"Бритый человек" - читать интересную книгу автора (Мариенгоф Анатолий Борисович)

СЕДЬМАЯ ГЛАВА


1

А вот и конец истории: моя лошадь шарахается в сторону и удивленно, по-человечьи, скашивает глаза. Кобыла Лео длинноногая, черная, как еврейка, поднимается на дыбы и отмахивается, словно руками, от этого ужаса. Третья лошадь чувствует себя превосходно: играя порожним седлом, она перескакивает через канаву в траву.

У Лидии Владимировны вместо головы — кровавая лепешка. Серые, рассыпавшиеся волосы забрызганы кровью, костями, мозговой мякотыо и черным фетром. Маленькая рука в молочной перчатке сжимает ивовый прут. Полчаса тому назад, поднося почтительно эту теплую, даже сквозь перчатку, руку к губам, я спросил:

— Разрешите, Лидия Владимировна, снять чулочки с пальчиков? Она улыбнулась моему другу глазами, украденными у госпожи Пушкиной.

— Разрешается?

Она была натоплена счастьем, как маленькая деревенская банька.

Лидия Владимировна лежала на спине, сжав колени. Выпавшая из пудреницы пуховка плакала гильотинированным одуванчиком в кровавой луже. Земля была влажная, глинистая. Она всасывала кровь медленно, смакуя ее, как старое вино.

Небо высокое, голубое. Немецкий аэроплан казался крылатым амуром, что вооружен луком и веселыми стрелами.

На голубое небо в пяти-шести местах упали очень милые снежинки, — не хочется думать, что это шрапнельные разрывы. Наши зенитные орудия обстреливали немца лениво, наперед зная, что проку не будет.

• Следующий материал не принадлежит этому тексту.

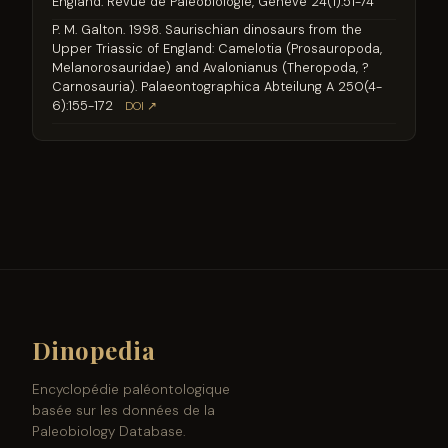
England. Revue de Paléobiologie, Genève 24(1):51-74
P. M. Galton. 1998. Saurischian dinosaurs from the
Upper Triassic of England: Camelotia (Prosauropoda,
Melanorosauridae) and Avalonianus (Theropoda, ?
Carnosauria). Palaeontographica Abteilung A 250(4-
6):155-172
DOI ↗
Dinopedia
Encyclopédie paléontologique
basée sur les données de la
Paleobiology Database.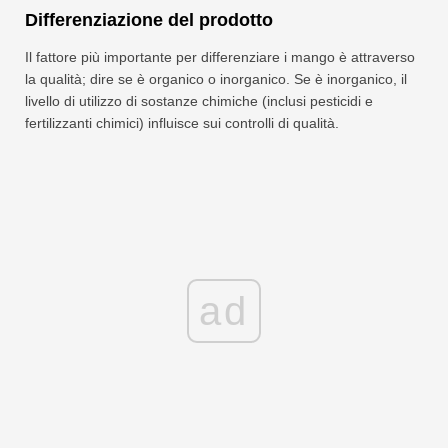
Differenziazione del prodotto
Il fattore più importante per differenziare i mango è attraverso
la qualità; dire se è organico o inorganico. Se è inorganico, il
livello di utilizzo di sostanze chimiche (inclusi pesticidi e
fertilizzanti chimici) influisce sui controlli di qualità.
ad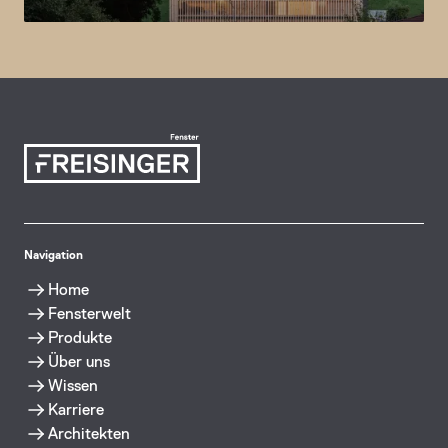
Navigation
Home
Fensterwelt
Produkte
Über uns
Wissen
Karriere
Architekten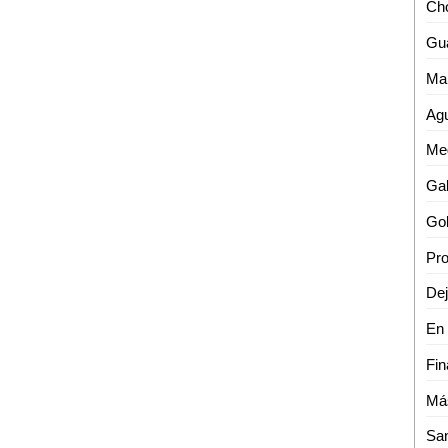
Cho
Fin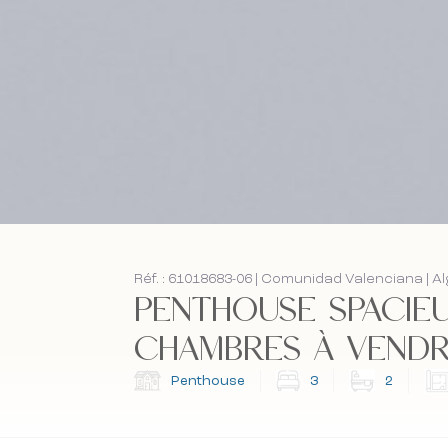
Réf. : 61018683-06 | Comunidad Valenciana | A
PENTHOUSE SPACIEU
CHAMBRES À VENDRE 
Penthouse
3
2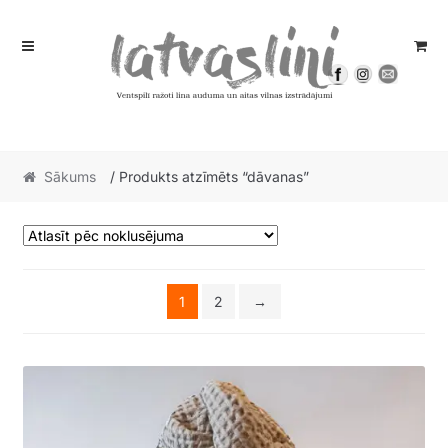
Skip
Skip
to
to
navigation
content
Sākums
/ Produkts atzīmēts “dāvanas”
1
2
→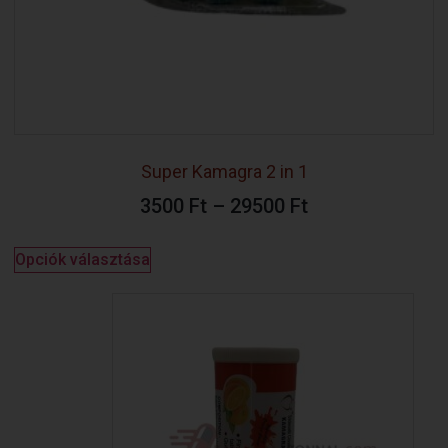
Super Kamagra 2 in 1
3500
Ft
–
29500
Ft
Opciók választása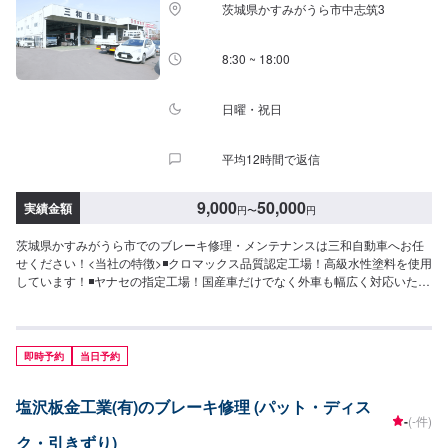
茨城県かすみがうら市中志筑3
8:30 ~ 18:00
日曜・祝日
平均12時間で返信
9,000
50,000
実績金額
円
〜
円
茨城県かすみがうら市でのブレーキ修理・メンテナンスは三和自動車へお任
せください！<当社の特徴>◾クロマックス品質認定工場！高級水性塗料を使用
しています！◾ヤナセの指定工場！国産車だけでなく外車も幅広く対応いたし
ます！◾かすみがうら市の老舗自動車整備工場！どんなことでもご相談下さ
い！<お客様のご予算やご希望の時間に応じてプランをご提案！>★お安く済
ませたい…★お時間があまり取れない…などのご相談もお気軽にどうぞ！
【1】オファーにてお問い合わせ【2】お見積り【3】お見積りにご納得いた
即時予約
当日予約
だければ作業開始【4】仕上がり次第納車-----納期について-----納期は通常2日
～3日程度で納車となります。(要相談)納期は前後する場合がございます。予
塩沢板金工業(有)のブレーキ修理 (パット・ディス
めご了承ください。-----代車について-----無料の代車をご用意しています。お
-
(-件)
車の作業中は代車をご利用ください。※代車の燃料代はお客様にご負担いただ
ク・引きずり)
いております。-----ご来店時の注意、受付方法-----入庫の際はお気をつけてお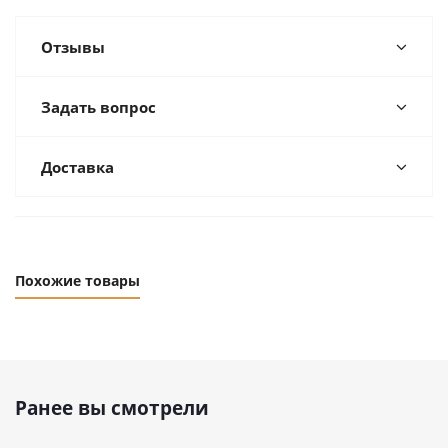
Отзывы
Задать вопрос
Доставка
Похожие товары
Ранее вы смотрели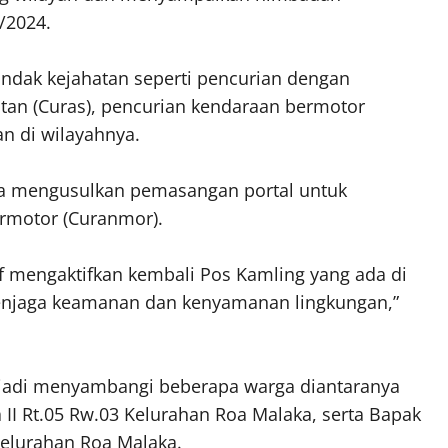
/2024.
tindak kejahatan seperti pencurian dengan
tan (Curas), pencurian kendaraan bermotor
n di wilayahnya.
ga mengusulkan pemasangan portal untuk
rmotor (Curanmor).
tif mengaktifkan kembali Pos Kamling yang ada di
enjaga keamanan dan kenyamanan lingkungan,”
riadi menyambangi beberapa warga diantaranya
 II Rt.05 Rw.03 Kelurahan Roa Malaka, serta Bapak
 Kelurahan Roa Malaka.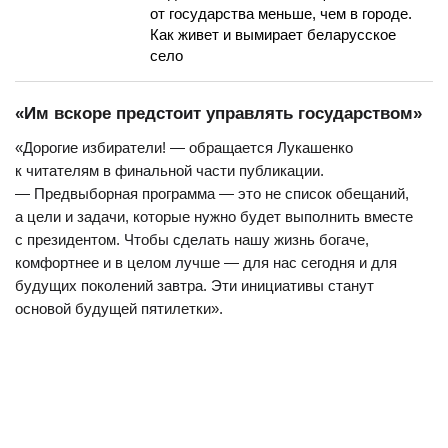
от государства меньше, чем в городе.
Как живет и вымирает беларусское
село
«Им вскоре предстоит управлять государством»
«Дорогие избиратели! — обращается Лукашенко
к читателям в финальной части публикации.
— Предвыборная программа — это не список обещаний,
а цели и задачи, которые нужно будет выполнить вместе
с президентом. Чтобы сделать нашу жизнь богаче,
комфортнее и в целом лучше — для нас сегодня и для
будущих поколений завтра. Эти инициативы станут
основой будущей пятилетки».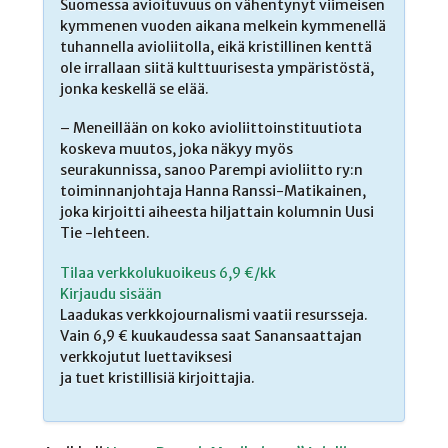
Suomessa avioituvuus on vähentynyt viimeisen
kymmenen vuoden aikana melkein kymmenellä
tuhannella avioliitolla, eikä kristillinen kenttä
ole irrallaan siitä kulttuurisesta ympäristöstä,
jonka keskellä se elää.
– Meneillään on koko avioliittoinstituutiota
koskeva muutos, joka näkyy myös
seurakunnissa, sanoo Parempi avioliitto ry:n
toiminnanjohtaja Hanna Ranssi-Matikainen,
joka kirjoitti aiheesta hiljattain kolumnin Uusi
Tie -lehteen.
Tilaa verkkolukuoikeus 6,9 €/kk
Kirjaudu sisään
Laadukas verkkojournalismi vaatii resursseja.
Vain 6,9 € kuukaudessa saat Sanansaattajan
verkkojutut luettaviksesi
ja tuet kristillisiä kirjoittajia.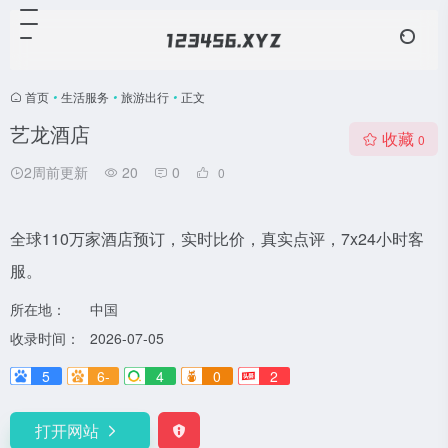
首页
•
生活服务
•
旅游出行
•
正文
艺龙酒店
收藏
0
2周前更新
20
0
0
全球110万家酒店预订，实时比价，真实点评，7x24小时客
服。
所在地：
中国
收录时间：
2026-07-05
5
6-
4
0
2
打开网站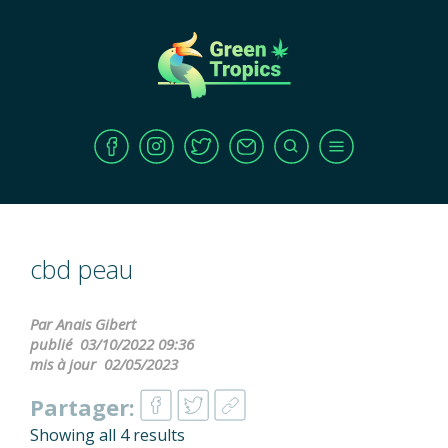
cbd peau
Par Anais Gibert
publié
03/10/2022 09:36
mis à jour
02/05/2023
Partager:
Showing all 4 results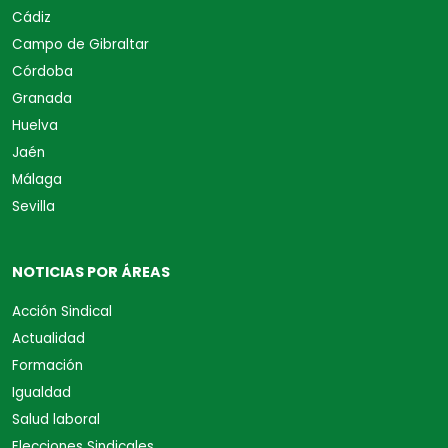
Cádiz
Campo de Gibraltar
Córdoba
Granada
Huelva
Jaén
Málaga
Sevilla
NOTICIAS POR ÁREAS
Acción Sindical
Actualidad
Formación
Igualdad
Salud laboral
Elecciones Sindicales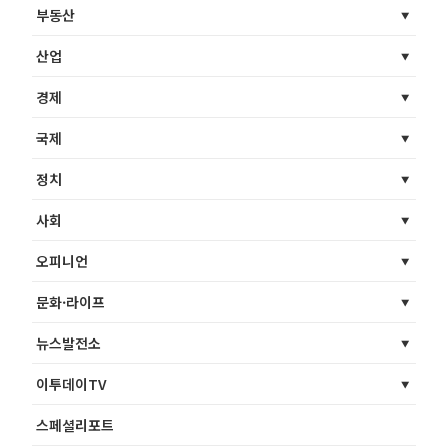
부동산
산업
경제
국제
정치
사회
오피니언
문화·라이프
뉴스발전소
이투데이TV
스페셜리포트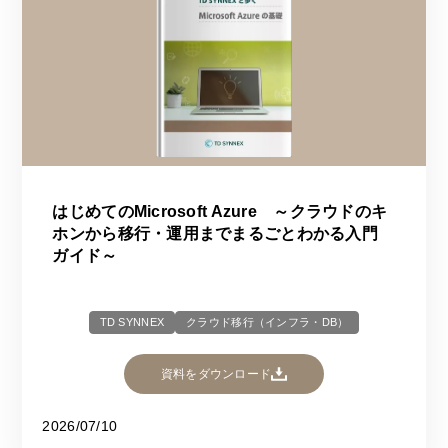
はじめてのMicrosoft Azure ～クラウドのキ
ホンから移行・運用までまるごとわかる入門
ガイド～
TD SYNNEX
クラウド移行（インフラ・DB）
資料をダウンロード
2026/07/10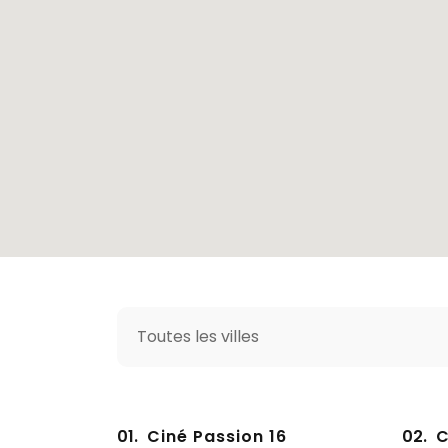
01.
Ciné Passion 16
02.
C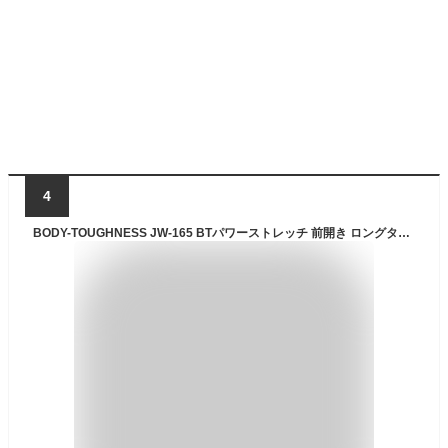
4
BODY-TOUGHNESS JW-165 BTパワーストレッチ 前開き ロングタイツ ボディタフネス 遠赤外線加工 裏起毛 吸汗速乾 加圧 おたふく手袋 スポーツインナー トレーニング ランニング ロードバイク クロスバイク 自転車 ゴルフ 【単品注文メール便送料無料:代金引換不可】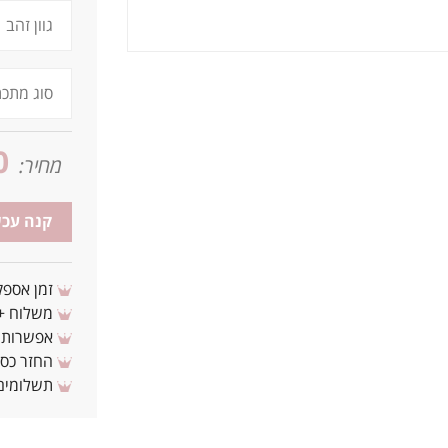
0
מחיר:
קנה עכש
זמן אספקה: 3 - 10 ימי עסקים מ
משלוח + 3-4 ימי עסקים(צריכים לפני ? צרו איתנ
אפשרות לת
החזר כספי 
תשלומים 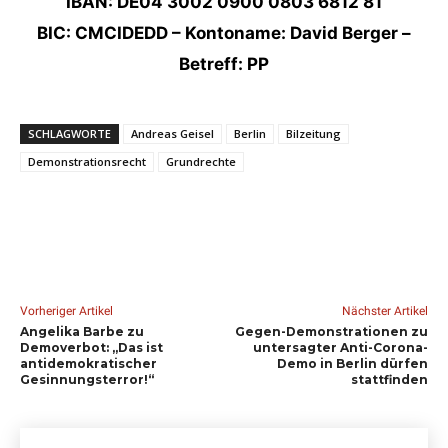
IBAN: DE04 3002 0900 0803 6812 81
BIC: CMCIDEDD – Kontoname: David Berger –
Betreff: PP
SCHLAGWORTE
Andreas Geisel
Berlin
Bilzeitung
Demonstrationsrecht
Grundrechte
Vorheriger Artikel
Nächster Artikel
Angelika Barbe zu
Gegen-Demonstrationen zu
Demoverbot: „Das ist
untersagter Anti-Corona-
antidemokratischer
Demo in Berlin dürfen
Gesinnungsterror!“
stattfinden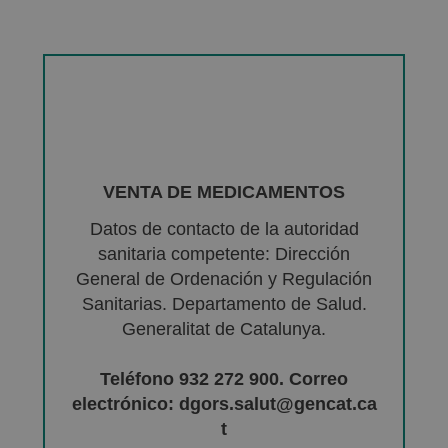
VENTA DE MEDICAMENTOS
Datos de contacto de la autoridad
sanitaria competente: Dirección
General de Ordenación y Regulación
Sanitarias. Departamento de Salud.
Generalitat de Catalunya.
Teléfono 932 272 900. Correo
electrónico: dgors.salut@gencat.ca
t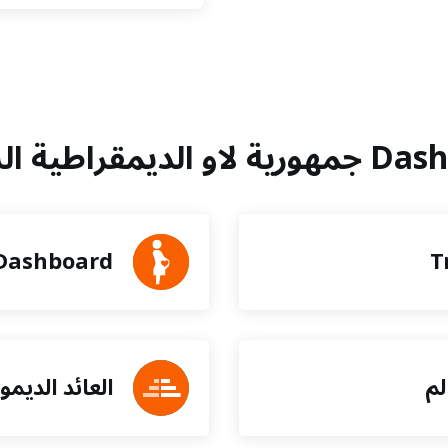
طية الشعبية
Dashboard
T
لم
العائد الديم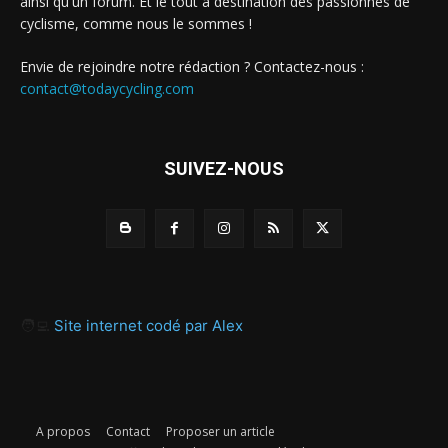
ainsi qu'un forum. Et le tout à destination des passionnés de
cyclisme, comme nous le sommes !
Envie de rejoindre notre rédaction ? Contactez-nous :
contact@todaycycling.com
SUIVEZ-NOUS
🧑‍💻
Site internet codé par Alex
A propos
Contact
Proposer un article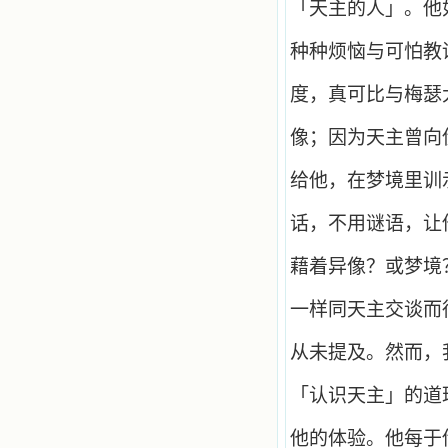
「天主的人」。他
种种烦恼与可怕教
度，真可比与梅瑟
像；因为天主曾向
给他，在梦境里训
话，不用谜语，让
藉着异像？或梦境
一样同天主交谈而
从未提及。然而，
「认识天主」的道
他的体验。他每于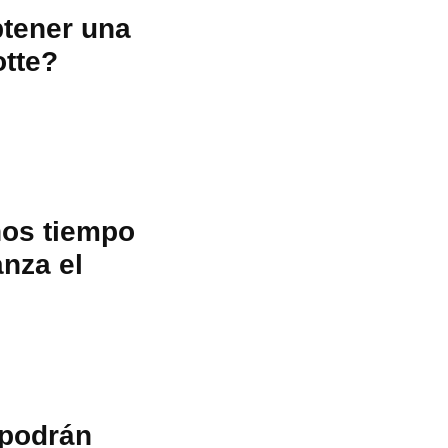
btener una
otte?
nos tiempo
anza el
 podrán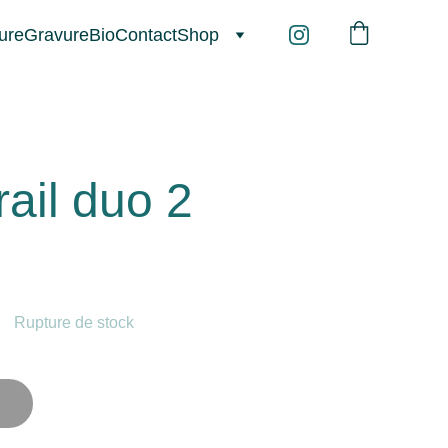
ure
Gravure
Bio
Contact
Shop
rail duo 2
Rupture de stock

А тот летал тоже без толку, прогулки ради (как петербургская дама по солнечной стороне Невского проспекта) — не пропадать же хорошему дню: почему не прогуляться за пятнадцать верст до ближайшего тыла противника, где, к несчастью, был расположен штаб нашей инженерно-строительной дружины, находившейся в ведении общественных организаций — земских и городских.

Лидия Владимировна была убита упавшим «стаканом», посланным от нечего делать русским артиллеристом в небо.


2

Я кричу:

— Лео! Лео! Лео!

Его кобыла бросает мне в глаза копыта. Я вижу, как он рассекает ей голову промеж ушей стеком и рвет блестящее брюхо, шпорами. Кобыла вытягивается в карандаш. А ему, по всей вероятности, кажется, что она плетется мелкой рысью.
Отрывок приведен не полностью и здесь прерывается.